— Task directions —
Change "tus hijos" to "sus hijos" in everything from the start of the items down to the line containing "atención, que quieran controlar la situación", and give those lines again with nothing else altered.
--- Data for review Enclosed Below ---
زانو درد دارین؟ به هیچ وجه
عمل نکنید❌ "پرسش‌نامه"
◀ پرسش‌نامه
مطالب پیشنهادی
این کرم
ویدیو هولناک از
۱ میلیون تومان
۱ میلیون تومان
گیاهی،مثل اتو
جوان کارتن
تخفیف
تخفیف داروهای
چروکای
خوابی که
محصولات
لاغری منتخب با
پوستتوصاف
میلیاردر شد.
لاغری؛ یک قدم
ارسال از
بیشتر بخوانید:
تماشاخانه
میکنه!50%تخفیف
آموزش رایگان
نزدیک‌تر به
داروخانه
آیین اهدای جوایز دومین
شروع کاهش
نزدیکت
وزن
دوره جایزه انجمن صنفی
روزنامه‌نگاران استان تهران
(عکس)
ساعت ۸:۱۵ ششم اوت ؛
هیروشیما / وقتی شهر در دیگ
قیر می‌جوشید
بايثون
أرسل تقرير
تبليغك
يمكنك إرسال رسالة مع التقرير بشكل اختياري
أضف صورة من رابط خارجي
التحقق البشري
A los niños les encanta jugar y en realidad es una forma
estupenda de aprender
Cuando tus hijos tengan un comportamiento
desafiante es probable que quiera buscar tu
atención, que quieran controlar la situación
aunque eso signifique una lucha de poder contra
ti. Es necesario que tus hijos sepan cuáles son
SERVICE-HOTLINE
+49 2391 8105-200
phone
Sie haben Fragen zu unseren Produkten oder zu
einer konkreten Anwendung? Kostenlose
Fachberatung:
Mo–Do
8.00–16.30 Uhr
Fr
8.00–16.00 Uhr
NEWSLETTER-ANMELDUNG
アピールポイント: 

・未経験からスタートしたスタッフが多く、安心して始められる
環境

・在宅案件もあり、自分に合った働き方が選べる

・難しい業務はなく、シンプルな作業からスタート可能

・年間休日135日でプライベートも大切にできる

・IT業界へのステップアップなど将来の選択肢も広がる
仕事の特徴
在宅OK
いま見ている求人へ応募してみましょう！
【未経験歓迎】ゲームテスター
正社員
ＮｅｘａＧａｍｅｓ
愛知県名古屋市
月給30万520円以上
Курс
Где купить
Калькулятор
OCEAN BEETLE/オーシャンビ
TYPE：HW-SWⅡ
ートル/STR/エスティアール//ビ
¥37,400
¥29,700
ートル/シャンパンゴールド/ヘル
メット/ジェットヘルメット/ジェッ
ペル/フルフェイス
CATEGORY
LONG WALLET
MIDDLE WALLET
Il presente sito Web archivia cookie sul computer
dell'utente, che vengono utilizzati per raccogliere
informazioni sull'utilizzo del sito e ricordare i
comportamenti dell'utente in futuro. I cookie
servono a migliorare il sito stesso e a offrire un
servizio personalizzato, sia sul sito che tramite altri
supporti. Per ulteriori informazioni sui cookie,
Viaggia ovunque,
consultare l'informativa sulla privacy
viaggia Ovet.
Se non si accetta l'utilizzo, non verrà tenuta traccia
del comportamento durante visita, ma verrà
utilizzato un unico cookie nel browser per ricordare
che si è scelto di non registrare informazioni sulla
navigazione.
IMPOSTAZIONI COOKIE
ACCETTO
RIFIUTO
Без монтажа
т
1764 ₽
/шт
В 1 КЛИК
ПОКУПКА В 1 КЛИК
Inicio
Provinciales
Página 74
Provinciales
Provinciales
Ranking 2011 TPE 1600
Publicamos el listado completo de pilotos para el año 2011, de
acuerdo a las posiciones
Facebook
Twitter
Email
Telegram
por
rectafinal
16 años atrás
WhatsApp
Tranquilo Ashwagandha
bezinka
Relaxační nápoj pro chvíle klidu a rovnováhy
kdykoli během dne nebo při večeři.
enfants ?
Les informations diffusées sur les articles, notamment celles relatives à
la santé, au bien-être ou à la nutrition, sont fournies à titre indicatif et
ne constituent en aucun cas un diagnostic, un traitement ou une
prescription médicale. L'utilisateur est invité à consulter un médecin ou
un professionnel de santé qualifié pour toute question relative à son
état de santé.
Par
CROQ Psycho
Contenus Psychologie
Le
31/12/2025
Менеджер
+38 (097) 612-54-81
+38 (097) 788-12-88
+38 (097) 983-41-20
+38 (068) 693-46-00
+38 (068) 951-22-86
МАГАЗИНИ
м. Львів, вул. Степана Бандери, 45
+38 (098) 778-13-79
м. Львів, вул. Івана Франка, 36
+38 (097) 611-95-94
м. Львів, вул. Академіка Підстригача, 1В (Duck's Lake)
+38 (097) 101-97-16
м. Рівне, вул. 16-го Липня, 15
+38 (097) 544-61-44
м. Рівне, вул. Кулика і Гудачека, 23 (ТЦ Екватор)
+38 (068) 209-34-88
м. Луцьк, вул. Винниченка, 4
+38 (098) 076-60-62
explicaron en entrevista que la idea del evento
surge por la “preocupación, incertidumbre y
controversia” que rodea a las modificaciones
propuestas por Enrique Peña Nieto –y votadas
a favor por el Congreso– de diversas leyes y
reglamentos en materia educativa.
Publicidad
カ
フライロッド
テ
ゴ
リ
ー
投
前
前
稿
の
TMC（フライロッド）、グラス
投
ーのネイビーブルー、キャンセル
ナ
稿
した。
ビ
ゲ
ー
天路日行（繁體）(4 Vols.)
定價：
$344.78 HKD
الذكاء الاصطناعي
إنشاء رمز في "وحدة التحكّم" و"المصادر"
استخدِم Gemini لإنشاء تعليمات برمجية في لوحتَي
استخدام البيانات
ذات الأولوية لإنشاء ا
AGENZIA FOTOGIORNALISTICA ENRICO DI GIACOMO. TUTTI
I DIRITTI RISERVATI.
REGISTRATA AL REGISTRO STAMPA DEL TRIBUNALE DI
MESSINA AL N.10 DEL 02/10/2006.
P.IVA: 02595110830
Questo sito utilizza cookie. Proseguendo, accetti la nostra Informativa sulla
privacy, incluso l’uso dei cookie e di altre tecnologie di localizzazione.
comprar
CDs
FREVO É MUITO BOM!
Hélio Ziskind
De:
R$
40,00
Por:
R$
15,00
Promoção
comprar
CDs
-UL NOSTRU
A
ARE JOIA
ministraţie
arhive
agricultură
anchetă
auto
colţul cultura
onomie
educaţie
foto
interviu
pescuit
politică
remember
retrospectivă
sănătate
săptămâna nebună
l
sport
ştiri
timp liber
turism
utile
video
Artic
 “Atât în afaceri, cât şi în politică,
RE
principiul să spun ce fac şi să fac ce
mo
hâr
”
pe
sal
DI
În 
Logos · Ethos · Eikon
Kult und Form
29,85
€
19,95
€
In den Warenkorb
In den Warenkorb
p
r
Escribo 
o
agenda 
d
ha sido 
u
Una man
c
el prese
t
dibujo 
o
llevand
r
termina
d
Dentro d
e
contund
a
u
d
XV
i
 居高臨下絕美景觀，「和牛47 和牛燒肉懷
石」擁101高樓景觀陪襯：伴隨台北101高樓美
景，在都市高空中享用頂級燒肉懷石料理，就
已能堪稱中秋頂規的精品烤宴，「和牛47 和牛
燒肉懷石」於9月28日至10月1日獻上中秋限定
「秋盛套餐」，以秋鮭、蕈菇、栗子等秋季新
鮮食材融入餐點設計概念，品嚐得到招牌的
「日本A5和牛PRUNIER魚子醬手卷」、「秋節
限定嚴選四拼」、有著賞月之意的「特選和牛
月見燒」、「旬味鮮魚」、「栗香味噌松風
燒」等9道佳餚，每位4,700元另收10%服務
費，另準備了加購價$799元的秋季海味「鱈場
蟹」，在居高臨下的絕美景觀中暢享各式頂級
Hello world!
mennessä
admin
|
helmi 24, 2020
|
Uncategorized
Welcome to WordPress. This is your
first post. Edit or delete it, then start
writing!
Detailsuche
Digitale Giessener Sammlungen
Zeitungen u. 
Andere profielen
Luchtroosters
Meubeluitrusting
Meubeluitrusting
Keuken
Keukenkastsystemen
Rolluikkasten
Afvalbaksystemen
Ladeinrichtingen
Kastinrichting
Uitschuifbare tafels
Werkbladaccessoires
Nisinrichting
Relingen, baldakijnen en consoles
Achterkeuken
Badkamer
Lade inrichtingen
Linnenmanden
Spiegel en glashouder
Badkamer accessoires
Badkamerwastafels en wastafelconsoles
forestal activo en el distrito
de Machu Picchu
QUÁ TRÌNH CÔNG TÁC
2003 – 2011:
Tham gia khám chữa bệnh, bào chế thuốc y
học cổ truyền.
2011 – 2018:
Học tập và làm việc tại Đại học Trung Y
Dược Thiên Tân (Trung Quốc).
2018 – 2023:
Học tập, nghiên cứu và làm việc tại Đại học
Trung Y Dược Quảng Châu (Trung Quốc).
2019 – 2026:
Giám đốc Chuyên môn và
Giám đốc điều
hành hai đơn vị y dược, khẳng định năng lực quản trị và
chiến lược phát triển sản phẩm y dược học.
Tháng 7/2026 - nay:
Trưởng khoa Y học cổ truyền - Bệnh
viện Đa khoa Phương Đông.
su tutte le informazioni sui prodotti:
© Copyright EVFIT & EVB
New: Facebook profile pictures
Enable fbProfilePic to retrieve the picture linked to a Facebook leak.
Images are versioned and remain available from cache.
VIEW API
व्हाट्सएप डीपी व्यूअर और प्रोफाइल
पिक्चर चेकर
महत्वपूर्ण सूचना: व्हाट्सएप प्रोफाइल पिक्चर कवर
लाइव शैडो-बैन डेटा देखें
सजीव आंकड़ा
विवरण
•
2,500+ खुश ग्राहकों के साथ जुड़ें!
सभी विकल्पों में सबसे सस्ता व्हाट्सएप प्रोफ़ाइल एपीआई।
--- End of Enclosed Data for review ---
— Answer space —
زانو درد دارین؟ به هیچ وجه
عمل نکنید❌ "پرسش‌نامه"
◀ پرسش‌نامه
مطالب پیشنهادی
این کرم
ویدیو هولناک از
۱ میلیون تومان
۱ میلیون تومان
گیاهی،مثل اتو
جوان کارتن
تخفیف
تخفیف داروهای
چروکای
خوابی که
محصولات
لاغری منتخب با
پوستتوصاف
میلیاردر شد.
لاغری؛ یک قدم
ارسال از
بیشتر بخوانید:
تماشاخانه
میکنه!50%تخفیف
آموزش رایگان
نزدیک‌تر به
داروخانه
آیین اهدای جوایز دومین
شروع کاهش
نزدیکت
وزن
دوره جایزه انجمن صنفی
روزنامه‌نگاران استان تهران
(عکس)
ساعت ۸:۱۵ ششم اوت ؛
هیروشیما / وقتی شهر در دیگ
قیر می‌جوشید
بايثون
أرسل تقرير
تبليغك
يمكنك إرسال رسالة مع التقرير بشكل اختياري
أضف صورة من رابط خارجي
التحقق البشري
A los niños les encanta jugar y en realidad es una forma
estupenda de aprender
Cuando sus hijos tengan un comportamiento
desafiante es probable que quiera buscar tu
atención, que quieran controlar la situación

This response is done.